* TASKS
1. List every criterion in the service discovery comparison's table, with the weight given for each.
2. Copy the service discovery comparison word for word, beginning at the words "Architecture Decision Record" and stopping after "a microservices platform.".

* DOCUMENT SECTION
^^^^^^^^
Architecture Decision Record
ADR: Service Discovery Approach Selection
Context: Choosing between Kubernetes-native Services, a dedicated registry (Consul/Eureka), or service mesh-based discovery for a microservices platform.
| Criteria (Weight) | K8s Services + CoreDNS | Consul | Eureka | Service Mesh (Istio/Linkerd) |
|---|---|---|---|---|
| Multi-platform support (20%) | K8s only | VMs, containers, bare metal, multi-cloud | Primarily JVM/Spring | K8s only (Istio); K8s-focused (Linkerd) |
| Operational complexity (20%) | None (built into K8s) | Medium (Consul cluster ops) | Low (AP, self-healing) | High (control plane, sidecar injection) |
| Health checking (15%) | Readiness/liveness probes | Native TCP/HTTP/gRPC checks + scripts | Client heartbeat only | L7 health checking via sidecar |
| Consistency model (15%) | Strongly consistent (etcd-backed) | CP by default (Raft consensus) | AP (eventually consistent, self-preservation) | Strongly consistent (control plane) |
| Advanced routing (15%) | Basic (round-robin via kube-proxy/IPVS) | DNS-based + Connect for L7 | Client-side load balancing (Ribbon) | Full L7: retries, circuit breaking, canary, mTLS |
| Configuration management (10%) | ConfigMaps/Secrets (separate concern) | Integrated KV store | Not included | Not included |
| Team expertise required (5%) | K8s platform knowledge | HashiCorp ecosystem | Spring Cloud ecosystem | Deep networking + K8s expertise |
Decision guidance: For pure Kubernetes environments, start with native Services. It is zero additional infrastructure and covers 80% of discovery needs. Do not add complexity until it's actually needed.
^^^^^^^^
* SUPPLIED DATA
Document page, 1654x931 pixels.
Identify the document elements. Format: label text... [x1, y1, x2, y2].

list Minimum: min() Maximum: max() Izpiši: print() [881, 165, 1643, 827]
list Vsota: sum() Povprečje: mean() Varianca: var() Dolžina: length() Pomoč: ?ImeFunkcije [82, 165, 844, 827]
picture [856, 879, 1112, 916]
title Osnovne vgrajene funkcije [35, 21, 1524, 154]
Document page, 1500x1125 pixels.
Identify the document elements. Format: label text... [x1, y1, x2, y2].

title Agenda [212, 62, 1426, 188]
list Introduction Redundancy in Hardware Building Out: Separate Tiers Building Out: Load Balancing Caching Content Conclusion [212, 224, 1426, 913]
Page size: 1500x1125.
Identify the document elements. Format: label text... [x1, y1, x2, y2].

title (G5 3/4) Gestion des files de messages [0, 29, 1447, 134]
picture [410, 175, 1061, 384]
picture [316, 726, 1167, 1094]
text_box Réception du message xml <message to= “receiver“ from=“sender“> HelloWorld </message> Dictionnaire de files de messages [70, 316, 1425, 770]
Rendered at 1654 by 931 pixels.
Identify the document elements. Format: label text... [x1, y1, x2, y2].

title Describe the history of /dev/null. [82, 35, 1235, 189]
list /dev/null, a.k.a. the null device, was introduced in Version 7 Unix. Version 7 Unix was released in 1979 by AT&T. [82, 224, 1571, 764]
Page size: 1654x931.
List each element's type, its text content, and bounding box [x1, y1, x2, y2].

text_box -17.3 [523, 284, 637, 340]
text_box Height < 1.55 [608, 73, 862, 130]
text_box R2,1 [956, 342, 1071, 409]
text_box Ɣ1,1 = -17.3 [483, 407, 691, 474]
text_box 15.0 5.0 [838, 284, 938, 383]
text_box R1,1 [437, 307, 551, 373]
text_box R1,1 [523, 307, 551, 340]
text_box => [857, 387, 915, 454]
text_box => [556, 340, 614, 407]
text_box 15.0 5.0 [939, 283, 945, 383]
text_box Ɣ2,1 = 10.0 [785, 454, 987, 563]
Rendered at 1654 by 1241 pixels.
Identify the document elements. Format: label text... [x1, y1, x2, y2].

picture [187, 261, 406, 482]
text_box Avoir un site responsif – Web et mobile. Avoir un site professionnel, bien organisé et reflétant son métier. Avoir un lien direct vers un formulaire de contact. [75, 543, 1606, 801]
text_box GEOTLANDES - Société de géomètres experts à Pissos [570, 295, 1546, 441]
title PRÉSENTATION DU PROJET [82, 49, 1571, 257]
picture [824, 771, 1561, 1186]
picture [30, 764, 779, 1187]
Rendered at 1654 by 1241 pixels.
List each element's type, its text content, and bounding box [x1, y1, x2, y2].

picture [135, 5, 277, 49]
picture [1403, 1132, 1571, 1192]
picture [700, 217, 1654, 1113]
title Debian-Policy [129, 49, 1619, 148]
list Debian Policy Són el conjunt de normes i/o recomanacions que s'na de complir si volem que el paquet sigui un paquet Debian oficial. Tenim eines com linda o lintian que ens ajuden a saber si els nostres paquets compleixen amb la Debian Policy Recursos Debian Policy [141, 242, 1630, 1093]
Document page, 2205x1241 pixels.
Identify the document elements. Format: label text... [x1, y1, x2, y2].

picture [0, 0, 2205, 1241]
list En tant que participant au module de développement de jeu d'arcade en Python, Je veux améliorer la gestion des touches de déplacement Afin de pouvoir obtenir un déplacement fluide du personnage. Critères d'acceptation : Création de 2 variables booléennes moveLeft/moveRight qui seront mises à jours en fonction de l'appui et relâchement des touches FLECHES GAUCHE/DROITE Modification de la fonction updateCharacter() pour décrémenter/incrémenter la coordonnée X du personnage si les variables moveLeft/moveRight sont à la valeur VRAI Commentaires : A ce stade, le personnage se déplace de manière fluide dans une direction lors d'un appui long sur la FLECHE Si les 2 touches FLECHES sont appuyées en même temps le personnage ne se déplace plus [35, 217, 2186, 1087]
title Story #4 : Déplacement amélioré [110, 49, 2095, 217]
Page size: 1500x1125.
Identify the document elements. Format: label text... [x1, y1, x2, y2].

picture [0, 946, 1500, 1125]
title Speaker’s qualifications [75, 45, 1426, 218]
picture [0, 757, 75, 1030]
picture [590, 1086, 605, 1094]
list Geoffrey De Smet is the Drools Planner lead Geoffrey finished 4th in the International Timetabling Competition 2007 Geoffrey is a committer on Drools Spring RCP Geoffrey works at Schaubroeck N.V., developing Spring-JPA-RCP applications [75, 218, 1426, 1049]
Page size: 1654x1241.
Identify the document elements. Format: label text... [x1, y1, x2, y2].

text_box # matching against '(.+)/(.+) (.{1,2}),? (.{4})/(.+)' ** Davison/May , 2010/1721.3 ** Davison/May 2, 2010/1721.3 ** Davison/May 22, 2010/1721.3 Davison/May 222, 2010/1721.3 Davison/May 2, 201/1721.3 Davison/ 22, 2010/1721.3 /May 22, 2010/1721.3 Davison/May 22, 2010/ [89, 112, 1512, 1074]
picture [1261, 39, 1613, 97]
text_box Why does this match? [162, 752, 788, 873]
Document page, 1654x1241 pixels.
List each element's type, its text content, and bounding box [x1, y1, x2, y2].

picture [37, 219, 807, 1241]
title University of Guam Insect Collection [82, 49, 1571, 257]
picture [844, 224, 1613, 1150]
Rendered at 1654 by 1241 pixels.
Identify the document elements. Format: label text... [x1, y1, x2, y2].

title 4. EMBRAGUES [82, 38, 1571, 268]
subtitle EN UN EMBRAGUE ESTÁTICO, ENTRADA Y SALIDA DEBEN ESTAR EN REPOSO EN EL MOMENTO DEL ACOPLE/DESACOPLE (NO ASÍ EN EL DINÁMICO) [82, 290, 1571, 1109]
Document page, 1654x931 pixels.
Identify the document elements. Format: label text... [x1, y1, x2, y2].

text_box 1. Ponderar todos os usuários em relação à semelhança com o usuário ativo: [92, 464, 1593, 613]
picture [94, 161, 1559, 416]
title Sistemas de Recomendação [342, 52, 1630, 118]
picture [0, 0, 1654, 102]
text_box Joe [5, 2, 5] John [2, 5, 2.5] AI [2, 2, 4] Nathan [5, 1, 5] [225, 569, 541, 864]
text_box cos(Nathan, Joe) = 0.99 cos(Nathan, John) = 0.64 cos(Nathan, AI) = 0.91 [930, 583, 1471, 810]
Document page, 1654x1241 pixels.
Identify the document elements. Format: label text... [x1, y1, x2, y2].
^^^^^^^^
* LIST OF SOLUTIONS
1.
- Multi-platform support (20%)
- Operational complexity (20%)
- Health checking (15%)
- Consistency model (15%)
- Advanced routing (15%)
- Configuration management (10%)
- Team expertise required (5%)

2.
Architecture Decision Record
ADR: Service Discovery Approach Selection
Context: Choosing between Kubernetes-native Services, a dedicated registry (Consul/Eureka), or service mesh-based discovery for a microservices platform.